• Directions: Skip the pictures and quote all of the lines exactly.

===== Material shown

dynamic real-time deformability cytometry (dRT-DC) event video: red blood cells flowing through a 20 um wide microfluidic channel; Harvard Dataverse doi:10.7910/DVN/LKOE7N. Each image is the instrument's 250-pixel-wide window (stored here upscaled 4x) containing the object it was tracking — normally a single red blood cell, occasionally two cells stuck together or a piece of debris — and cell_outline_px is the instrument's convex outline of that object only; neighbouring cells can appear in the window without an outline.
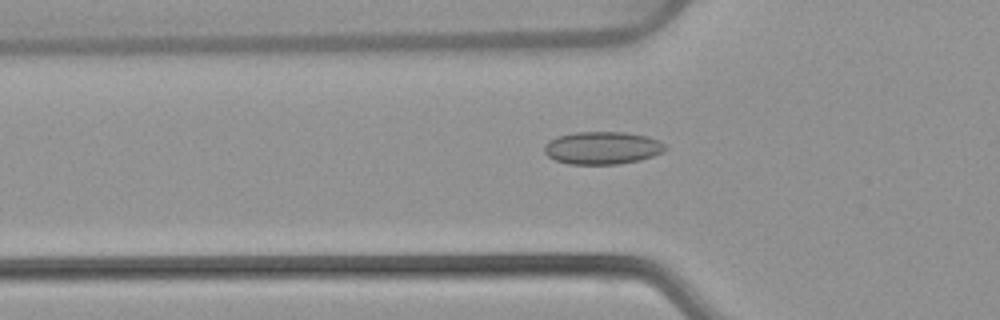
{"species": "common noctule bat (a hibernating species)", "species_latin": "Nyctalus noctula", "temperature_condition": "warm", "stored_images_in_passage": 47, "camera_frame_rate_fps": 3000, "um_per_image_px": 0.085, "animal": {"sex": "female", "body_mass_g": 22.7, "forearm_length_mm": 54.2}, "frame": {"image": 1, "passage_image": 12, "time_ms": 3.667, "image_size_px": [1000, 320], "cell_outline_px": [[668, 148], [652, 156], [640, 160], [620, 164], [568, 164], [556, 160], [548, 156], [544, 152], [544, 144], [548, 140], [556, 136], [576, 132], [624, 132], [648, 136], [660, 140]], "centroid_in_image_um": [51.18, 12.56], "position_along_channel_um": 74.6, "area_um2": 23.18}}
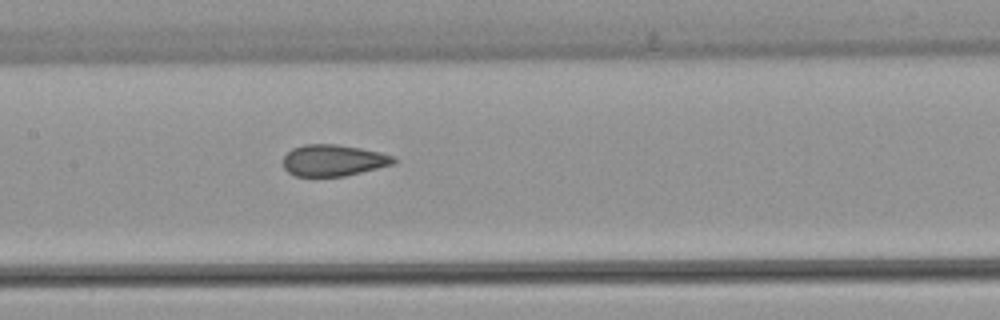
{"frame": {"image": 2, "passage_image": 20, "time_ms": 6.333, "image_size_px": [1000, 320], "cell_outline_px": [[396, 160], [392, 164], [344, 176], [296, 176], [288, 172], [284, 168], [284, 156], [292, 148], [304, 144], [336, 144], [360, 148], [380, 152], [392, 156]], "centroid_in_image_um": [28.29, 13.62], "position_along_channel_um": 179.1, "area_um2": 20.0}}
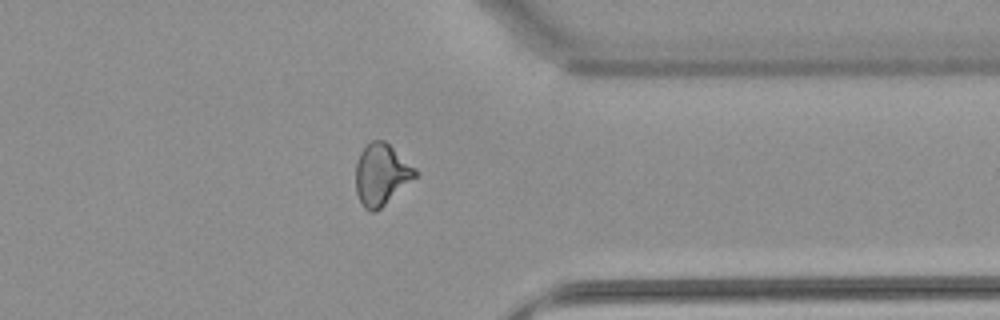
{"frame": {"image": 3, "passage_image": 36, "time_ms": 11.667, "image_size_px": [1000, 320], "cell_outline_px": [[416, 176], [376, 212], [368, 212], [364, 208], [356, 192], [356, 164], [360, 152], [372, 140], [384, 140], [416, 168]], "centroid_in_image_um": [32.39, 14.84], "position_along_channel_um": 379.0, "area_um2": 20.98}}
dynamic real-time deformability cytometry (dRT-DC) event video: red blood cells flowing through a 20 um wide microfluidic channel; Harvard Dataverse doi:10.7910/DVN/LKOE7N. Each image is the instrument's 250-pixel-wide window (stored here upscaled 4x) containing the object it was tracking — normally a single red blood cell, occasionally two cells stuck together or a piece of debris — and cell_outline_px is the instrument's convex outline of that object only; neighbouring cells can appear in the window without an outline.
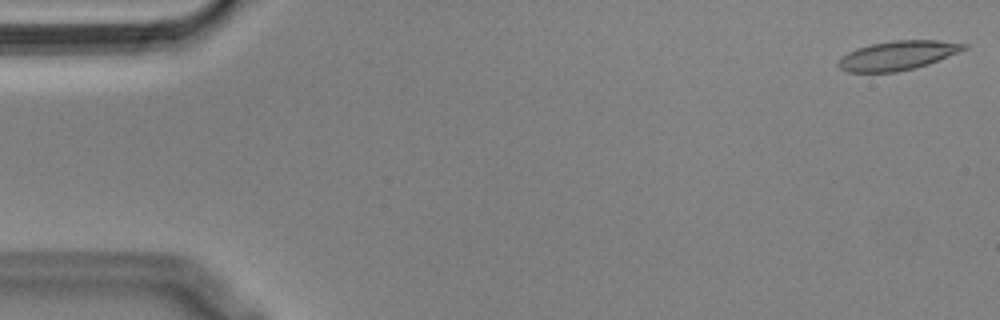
{"species": "Egyptian fruit bat (a non-hibernating species)", "species_latin": "Rousettus aegyptiacus", "temperature_condition": "cold", "stored_images_in_passage": 55, "camera_frame_rate_fps": 3000, "um_per_image_px": 0.085, "animal": {"sex": "male"}, "frame": {"image": 1, "passage_image": 1, "time_ms": 0.0, "image_size_px": [1000, 320], "cell_outline_px": [[968, 48], [928, 64], [896, 72], [848, 72], [840, 68], [836, 64], [848, 52], [856, 48], [872, 44], [892, 40], [936, 40], [968, 44]], "centroid_in_image_um": [76.3, 4.71], "position_along_channel_um": 8.7, "area_um2": 21.1}}
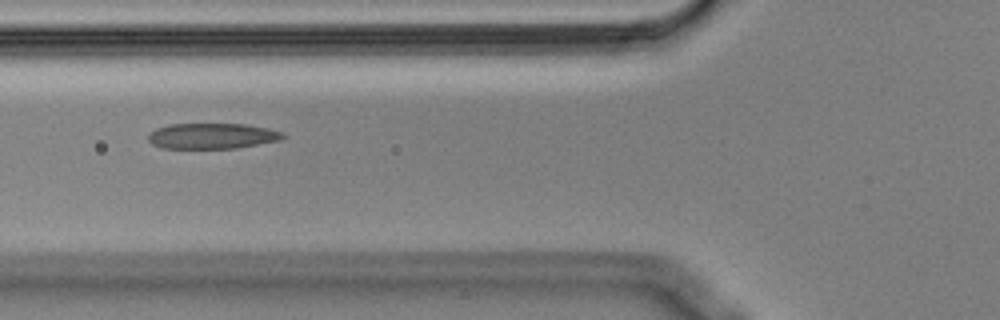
{"frame": {"image": 2, "passage_image": 20, "time_ms": 6.333, "image_size_px": [1000, 320], "cell_outline_px": [[284, 136], [280, 140], [236, 148], [160, 148], [152, 144], [148, 140], [148, 132], [156, 128], [168, 124], [244, 124], [268, 128], [284, 132]], "centroid_in_image_um": [17.99, 11.55], "position_along_channel_um": 107.8, "area_um2": 20.17}}
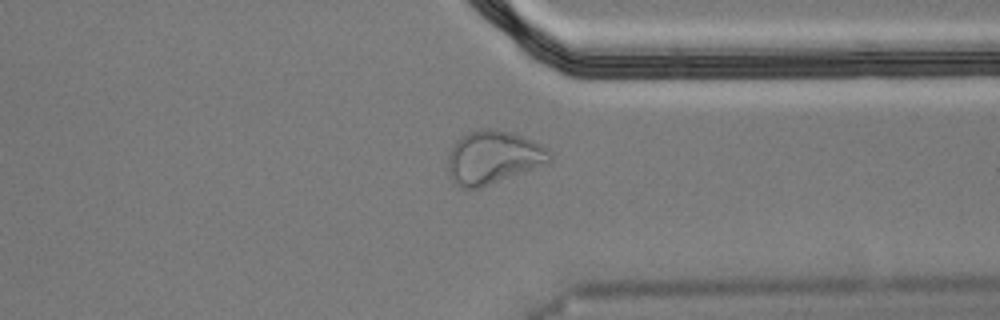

==========

• Exercise answer:
dynamic real-time deformability cytometry (dRT-DC) event video: red blood cells flowing through a 20 um wide microfluidic channel; Harvard Dataverse doi:10.7910/DVN/LKOE7N. Each image is the instrument's 250-pixel-wide window (stored here upscaled 4x) containing the object it was tracking — normally a single red blood cell, occasionally two cells stuck together or a piece of debris — and cell_outline_px is the instrument's convex outline of that object only; neighbouring cells can appear in the window without an outline.
{"species": "common noctule bat (a hibernating species)", "species_latin": "Nyctalus noctula", "temperature_condition": "warm", "stored_images_in_passage": 47, "camera_frame_rate_fps": 3000, "um_per_image_px": 0.085, "animal": {"sex": "female", "body_mass_g": 22.7, "forearm_length_mm": 54.2}, "frame": {"image": 1, "passage_image": 12, "time_ms": 3.667, "image_size_px": [1000, 320], "cell_outline_px": [[668, 148], [652, 156], [640, 160], [620, 164], [568, 164], [556, 160], [548, 156], [544, 152], [544, 144], [548, 140], [556, 136], [576, 132], [624, 132], [648, 136], [660, 140]], "centroid_in_image_um": [51.18, 12.56], "position_along_channel_um": 74.6, "area_um2": 23.18}}
{"frame": {"image": 2, "passage_image": 20, "time_ms": 6.333, "image_size_px": [1000, 320], "cell_outline_px": [[396, 160], [392, 164], [344, 176], [296, 176], [288, 172], [284, 168], [284, 156], [292, 148], [304, 144], [336, 144], [360, 148], [380, 152], [392, 156]], "centroid_in_image_um": [28.29, 13.62], "position_along_channel_um": 179.1, "area_um2": 20.0}}
{"frame": {"image": 3, "passage_image": 36, "time_ms": 11.667, "image_size_px": [1000, 320], "cell_outline_px": [[416, 176], [376, 212], [368, 212], [364, 208], [356, 192], [356, 164], [360, 152], [372, 140], [384, 140], [416, 168]], "centroid_in_image_um": [32.39, 14.84], "position_along_channel_um": 379.0, "area_um2": 20.98}}
dynamic real-time deformability cytometry (dRT-DC) event video: red blood cells flowing through a 20 um wide microfluidic channel; Harvard Dataverse doi:10.7910/DVN/LKOE7N. Each image is the instrument's 250-pixel-wide window (stored here upscaled 4x) containing the object it was tracking — normally a single red blood cell, occasionally two cells stuck together or a piece of debris — and cell_outline_px is the instrument's convex outline of that object only; neighbouring cells can appear in the window without an outline.
{"species": "Egyptian fruit bat (a non-hibernating species)", "species_latin": "Rousettus aegyptiacus", "temperature_condition": "cold", "stored_images_in_passage": 55, "camera_frame_rate_fps": 3000, "um_per_image_px": 0.085, "animal": {"sex": "male"}, "frame": {"image": 1, "passage_image": 1, "time_ms": 0.0, "image_size_px": [1000, 320], "cell_outline_px": [[968, 48], [928, 64], [896, 72], [848, 72], [840, 68], [836, 64], [848, 52], [856, 48], [872, 44], [892, 40], [936, 40], [968, 44]], "centroid_in_image_um": [76.3, 4.71], "position_along_channel_um": 8.7, "area_um2": 21.1}}
{"frame": {"image": 2, "passage_image": 20, "time_ms": 6.333, "image_size_px": [1000, 320], "cell_outline_px": [[284, 136], [280, 140], [236, 148], [160, 148], [152, 144], [148, 140], [148, 132], [156, 128], [168, 124], [244, 124], [268, 128], [284, 132]], "centroid_in_image_um": [17.99, 11.55], "position_along_channel_um": 107.8, "area_um2": 20.17}}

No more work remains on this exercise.